The Biggest Loser of Super Bowl LII (and It Wasn’t Tom Brady)



I’ve never been a huge Super Bowl watcher. I grew up cheering for the Vikings who never make it (this year was particularly painful) so the only reason to watch the Big Game has been the commercials and the halftime show.

This year was no different. With brands spending $5 million for 30 seconds and Justin Timberlake as the entertainment, I settled in that Sunday afternoon expecting marketing masterpieces and an epic concert with a little football in between.

As irony would have it, the best thing about Super Bowl LII was actually the game itself. And though Tom Brady lost and Justin Timberlake was a disappointment, the biggest losers of the night were this year’s commercials. Universally bland, clearly ad execs decided it was better to play it safe and go for the field goal than risk backlash at a failed two-point conversion.

We saw this coming. The Wall Street Journal warned three days before the Super Bowl that brands were sticking to “humor, nostalgia and humanitarian efforts” this year. It’s easy to understand why: Last year, companies like RP Lumber and Anheuser-Busch faced backlash from their politically charged ads that ran during the 2017 Super Bowl. And, though it wasn’t a Super Bowl ad, Pepsi faced the wrath of an ad gone wrong with the 2017 young Jenner disaster.

Is Boring All That’s Left?

The question is, if controversial or politically charged Super Bowl commercials are too risky, but humorous commercials are forgotten before people gather at the water cooler Monday morning, what is a brand to do?

To answer that question, let me take you back to 2014 where Anheuser-Busch ran a Super Bowl ad that hit the commercial sweet spot. It was as far from controversial as apple pie (not pizza pie, obviously), not at all funny, and yet totally memorable.

Even now, if I asked you to name the biggest commercial of the 2014 Super Bowl, you may hesitate. But if I mentioned, “the one with the puppy and the horses,” suddenly non-HD images would likely come back to you of those 30 seconds from four years ago of that adorable retriever puppy and the Clydesdales.

What made that ad a winner? It told a story. It was safe, yes, but it was also compelling.

Whether you have a small business, a growing business or a massive brand (like Budweiser), take a page from the 2014 Super Bowl commercial playbook and follow these guidelines for telling your game-winning stories.

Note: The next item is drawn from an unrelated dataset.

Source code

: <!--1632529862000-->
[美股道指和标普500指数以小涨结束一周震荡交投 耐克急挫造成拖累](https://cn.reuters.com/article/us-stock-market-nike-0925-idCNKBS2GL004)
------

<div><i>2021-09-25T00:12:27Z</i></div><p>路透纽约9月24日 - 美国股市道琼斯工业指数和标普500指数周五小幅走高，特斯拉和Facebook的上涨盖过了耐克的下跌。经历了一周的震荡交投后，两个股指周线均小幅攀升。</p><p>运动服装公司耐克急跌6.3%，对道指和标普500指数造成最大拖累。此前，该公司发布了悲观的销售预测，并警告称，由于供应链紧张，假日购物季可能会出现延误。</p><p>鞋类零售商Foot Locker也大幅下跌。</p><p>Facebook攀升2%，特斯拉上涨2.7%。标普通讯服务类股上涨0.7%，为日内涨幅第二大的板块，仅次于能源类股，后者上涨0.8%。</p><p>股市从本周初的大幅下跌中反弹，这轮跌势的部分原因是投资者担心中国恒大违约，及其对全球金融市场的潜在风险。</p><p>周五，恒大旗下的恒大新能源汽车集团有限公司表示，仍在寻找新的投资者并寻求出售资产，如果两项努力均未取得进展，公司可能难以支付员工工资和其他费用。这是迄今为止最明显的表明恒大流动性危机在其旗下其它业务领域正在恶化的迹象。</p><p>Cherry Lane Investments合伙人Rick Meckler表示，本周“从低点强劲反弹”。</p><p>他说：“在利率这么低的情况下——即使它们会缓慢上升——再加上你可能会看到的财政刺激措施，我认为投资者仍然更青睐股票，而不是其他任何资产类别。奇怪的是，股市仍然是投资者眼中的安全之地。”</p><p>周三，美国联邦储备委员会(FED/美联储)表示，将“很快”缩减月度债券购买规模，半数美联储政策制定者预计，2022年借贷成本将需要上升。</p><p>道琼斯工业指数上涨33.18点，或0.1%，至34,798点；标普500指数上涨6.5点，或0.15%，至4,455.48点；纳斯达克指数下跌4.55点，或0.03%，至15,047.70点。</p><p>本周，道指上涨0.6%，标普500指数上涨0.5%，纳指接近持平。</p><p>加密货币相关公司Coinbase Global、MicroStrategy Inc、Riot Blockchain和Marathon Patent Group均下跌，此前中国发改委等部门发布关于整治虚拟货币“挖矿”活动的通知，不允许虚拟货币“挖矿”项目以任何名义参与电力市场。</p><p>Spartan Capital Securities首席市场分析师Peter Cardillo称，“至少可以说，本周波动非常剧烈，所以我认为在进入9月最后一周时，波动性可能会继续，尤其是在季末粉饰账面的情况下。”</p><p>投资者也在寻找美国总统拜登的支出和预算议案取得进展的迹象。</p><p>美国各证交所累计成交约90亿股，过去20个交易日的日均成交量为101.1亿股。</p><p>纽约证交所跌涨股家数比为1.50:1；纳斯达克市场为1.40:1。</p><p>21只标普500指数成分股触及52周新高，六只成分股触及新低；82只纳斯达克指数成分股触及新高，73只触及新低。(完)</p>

  1. Go back to basics. Remember your 3rd grade English class where your teacher told you a story has a beginning, middle and end? As rudimentary as it is, the basics of a good story still resides in that three-part formula. Engage your audience by bringing them along on a journey that starts, continues and ends. Give them them an opportunity to wonder what might happen next and delight when the story comes to a satisfactory ending.
  2. Don’t get too emotional. While the goal of any good story is to incorporate emotion, don’t force it. Simple, relatable stories are often as compelling as highly dramatic ones due to their ring-of-truth nature.
  3. Don’t break the bank. Not every marketing piece has to be a super-expensive, complicated production. If you have the right story, hire film majors from a local college to help bring it to life. You get a beautiful piece of content and they get a great resume builder; win-win.
  4. It’s not all about you. Your business should take a backseat to the story. The Puppy Love commercial didn’t even mention beer and your logo shouldn’t appear until the end. 

Though it’s hard to believe, especially after the year they’ve had, in the end, the game of football was the big winner at Super Bowl LII. In fact, I might actually watch the whole season next year. Skol.